▽
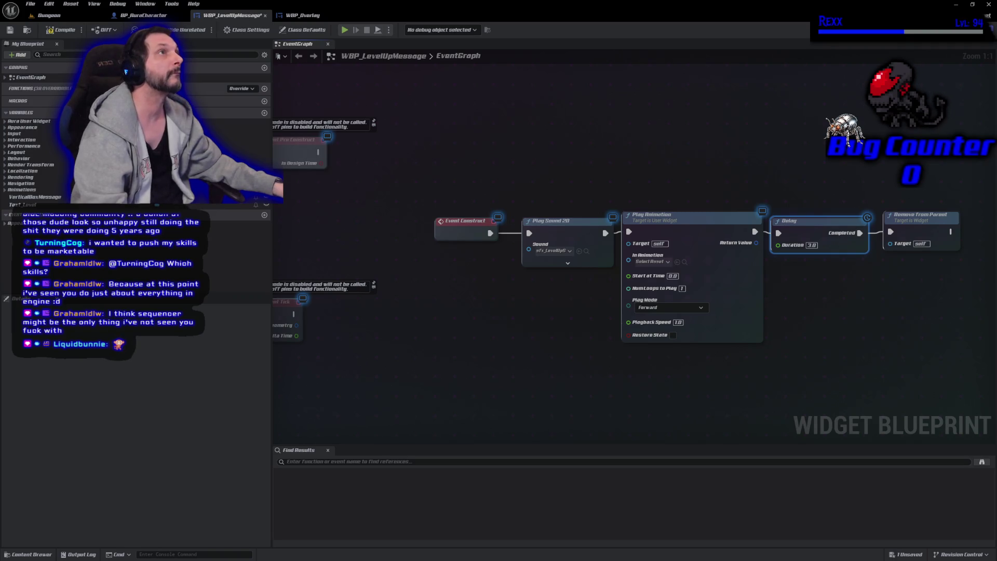
pyautogui.click(653, 261)
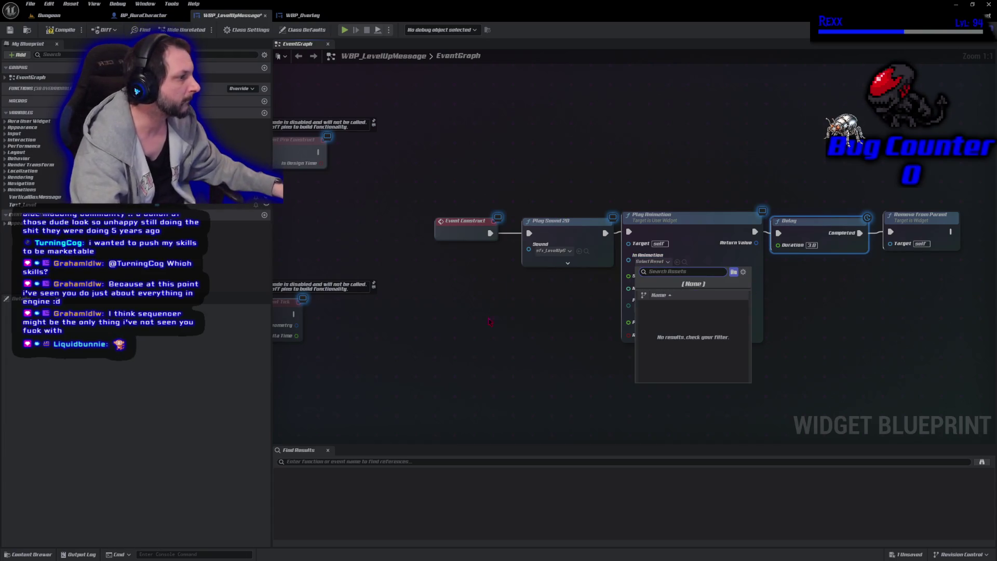
pyautogui.click(506, 335)
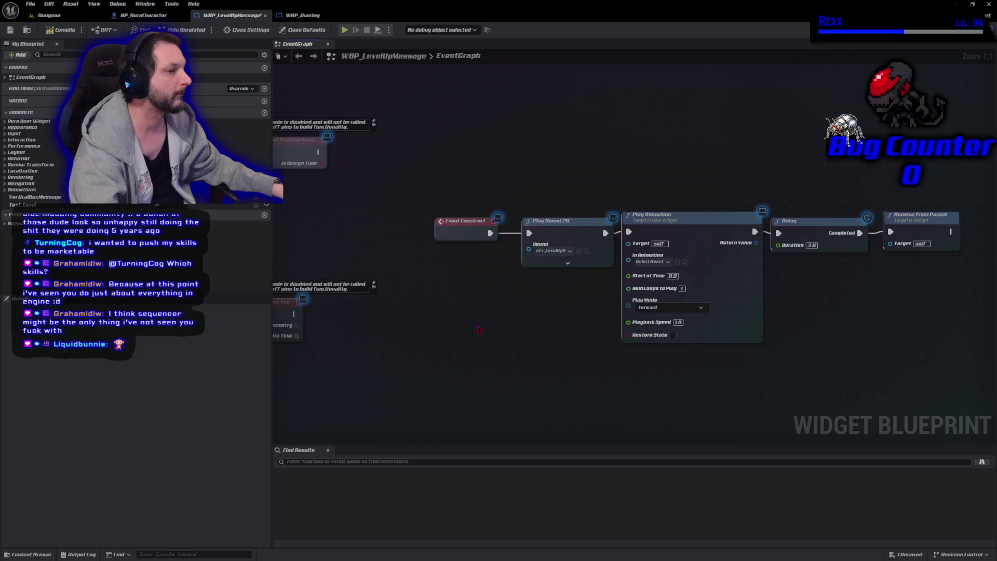
# Plug a Get MessageAnimation node into Play Animation's In Animation input and save
pyautogui.rightClick(486, 344)
pyautogui.write('gert')
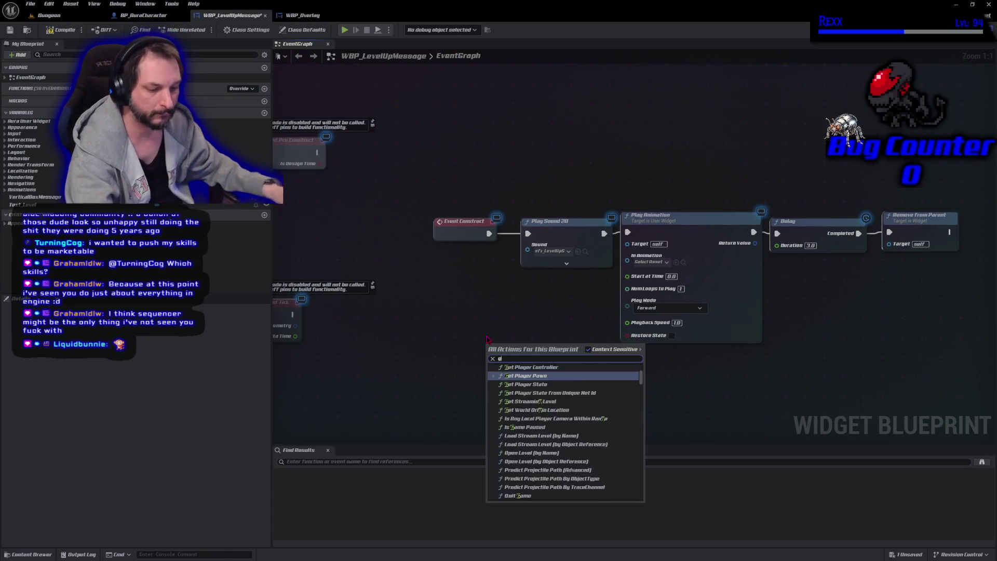
pyautogui.press('BackSpace')
pyautogui.press('BackSpace')
pyautogui.write('t mes')
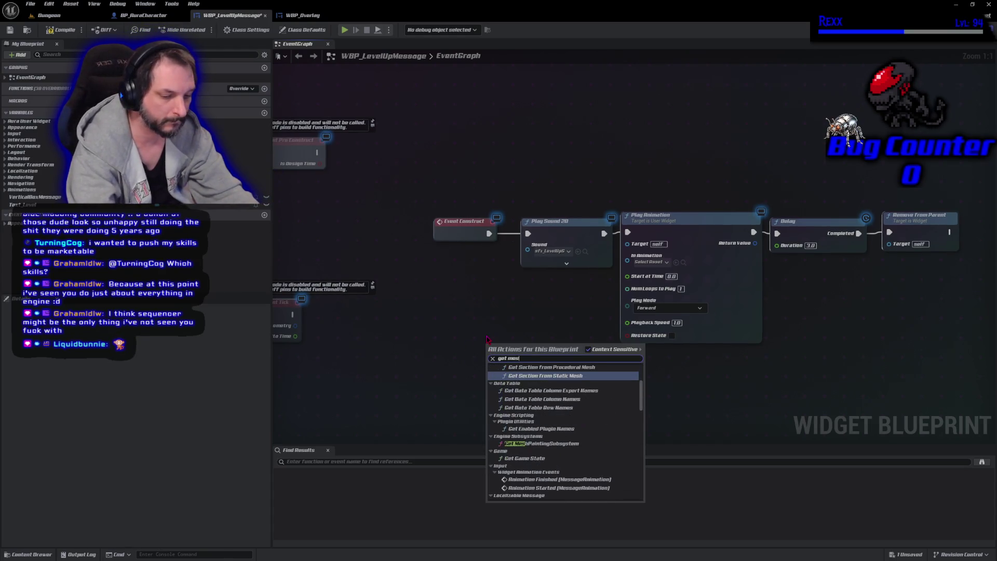
pyautogui.write('sage anima')
pyautogui.press('Return')
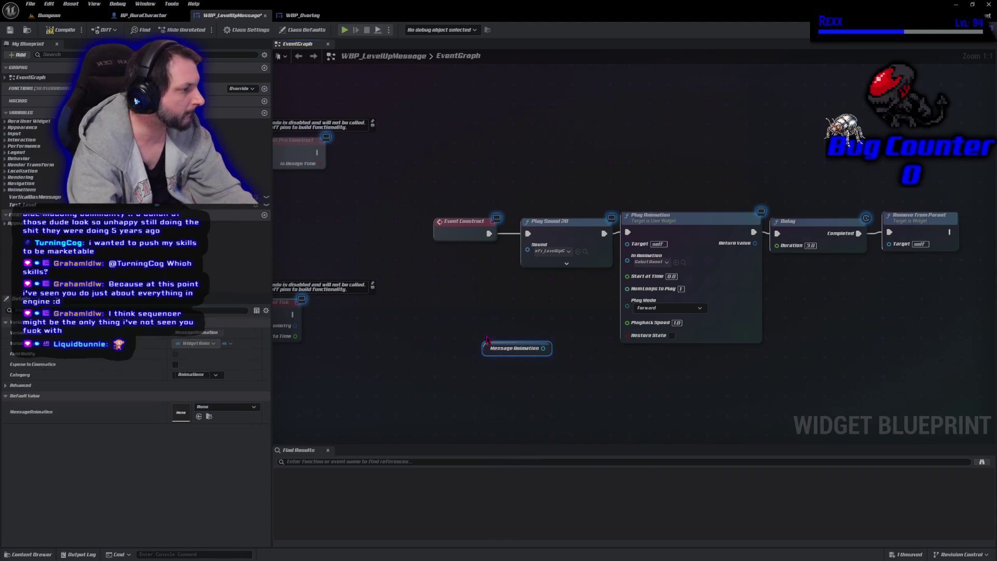
pyautogui.moveTo(543, 347)
pyautogui.mouseDown()
pyautogui.moveTo(605, 296)
pyautogui.moveTo(627, 259)
pyautogui.mouseUp()
pyautogui.moveTo(490, 350); pyautogui.dragTo(550, 280)
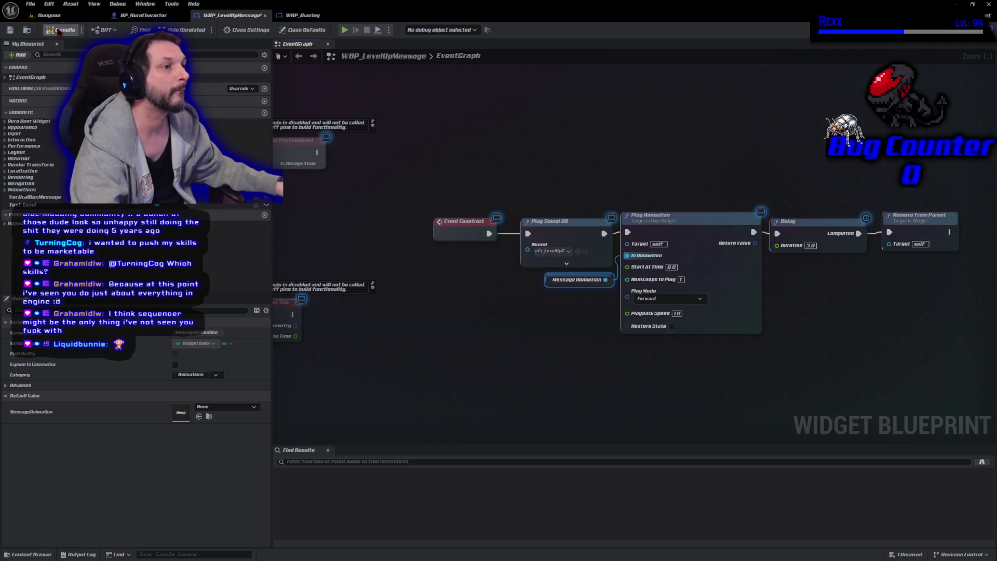
pyautogui.click(10, 30)
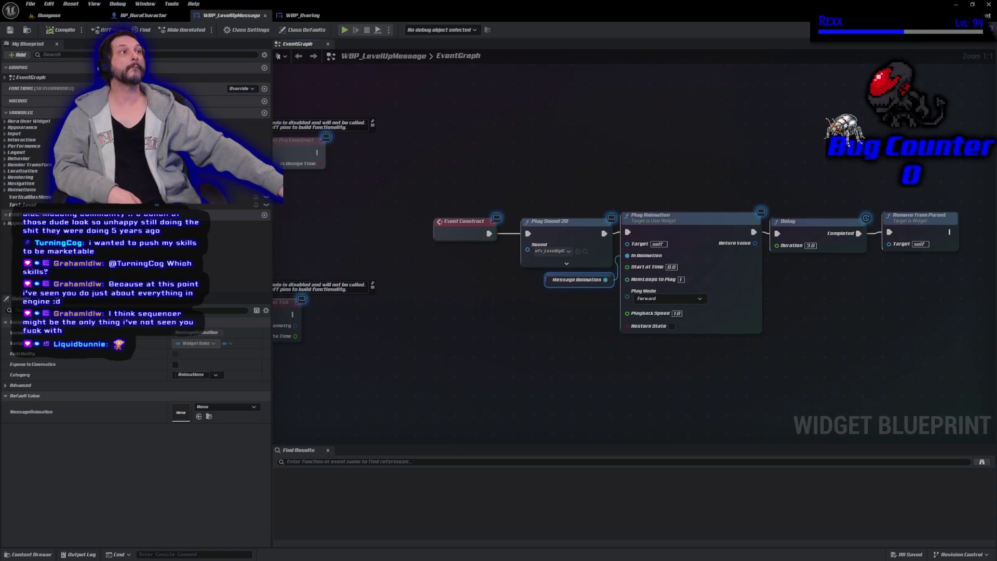
# Playtest the Dungeon level, fireballing goblins until the character hits Level 2, then end the session
pyautogui.press('alt+p')
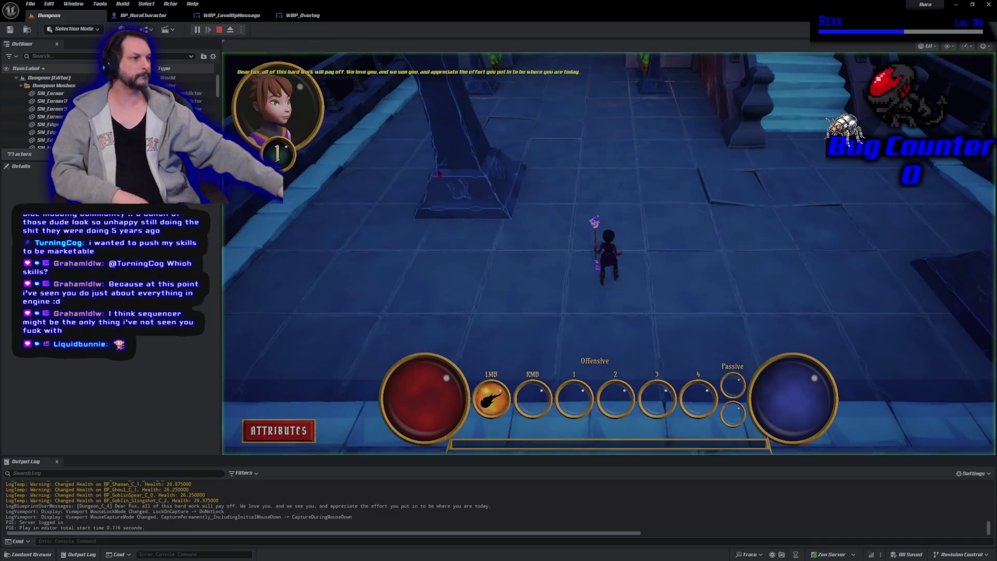
pyautogui.click(676, 142)
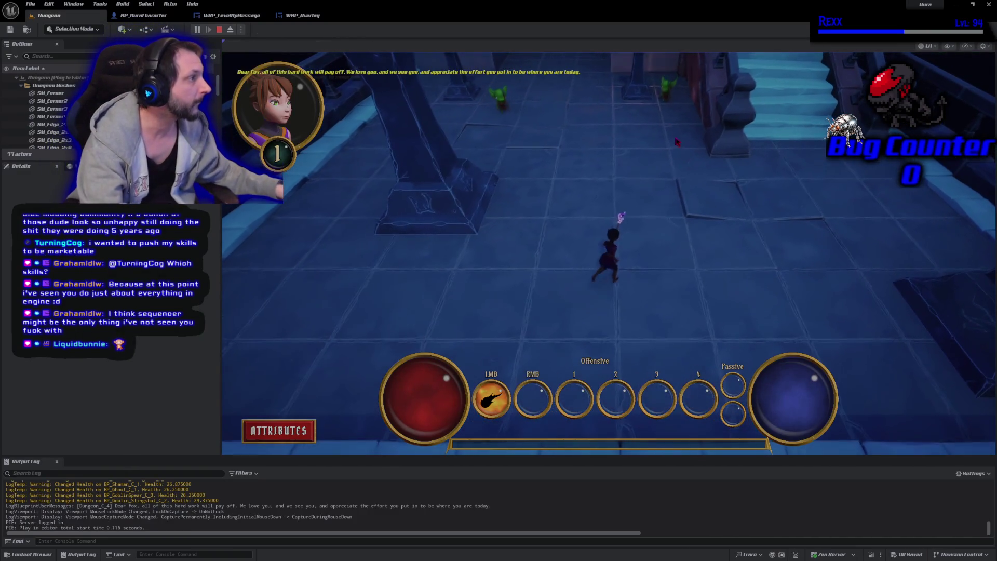
pyautogui.click(618, 152)
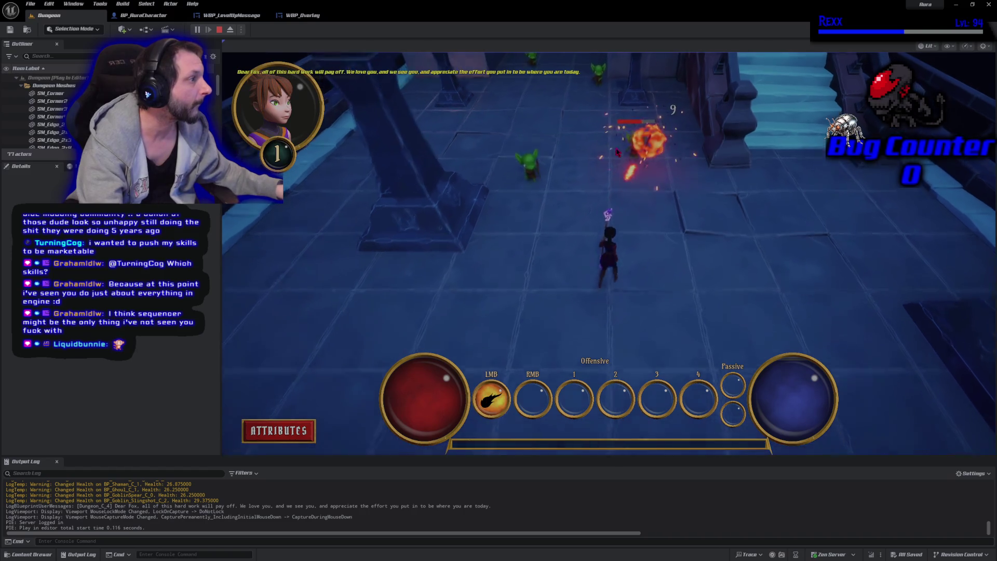
pyautogui.click(545, 360)
pyautogui.moveTo(544, 359); pyautogui.dragTo(570, 348)
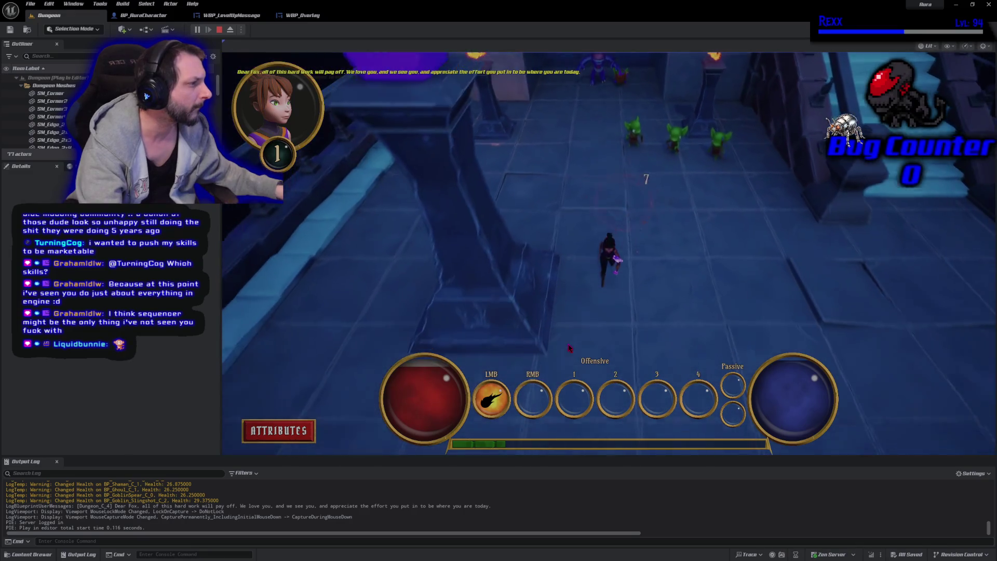
pyautogui.click(627, 119)
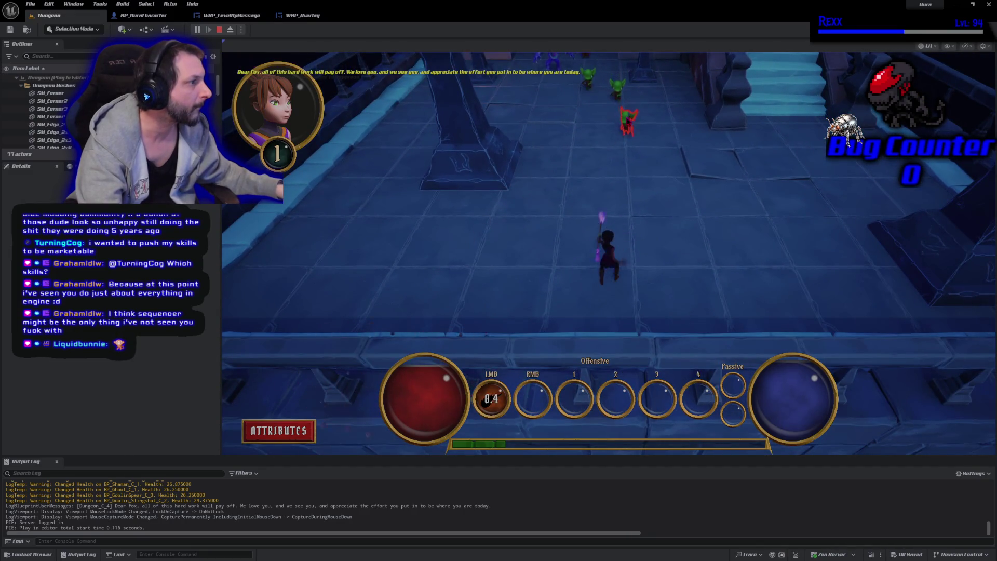
pyautogui.click(623, 147)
△
GOAL OF THE EXERCISE>
Could the data above be reproduced exactly, with the pictures left out?

PROBLEM SOLUTION>
pyautogui.click(653, 261)
pyautogui.click(506, 335)
# Plug a Get MessageAnimation node into Play Animation's In Animation input and save
pyautogui.rightClick(486, 344)
pyautogui.write('gert')
pyautogui.press('BackSpace')
pyautogui.press('BackSpace')
pyautogui.write('t mes')
pyautogui.write('sage anima')
pyautogui.press('Return')
pyautogui.moveTo(543, 347)
pyautogui.mouseDown()
pyautogui.moveTo(605, 296)
pyautogui.moveTo(627, 259)
pyautogui.mouseUp()
pyautogui.moveTo(490, 350); pyautogui.dragTo(550, 280)
pyautogui.click(10, 30)
# Playtest the Dungeon level, fireballing goblins until the character hits Level 2, then end the session
pyautogui.press('alt+p')
pyautogui.click(676, 142)
pyautogui.click(618, 152)
pyautogui.click(545, 360)
pyautogui.moveTo(544, 359); pyautogui.dragTo(570, 348)
pyautogui.click(627, 119)
pyautogui.click(623, 147)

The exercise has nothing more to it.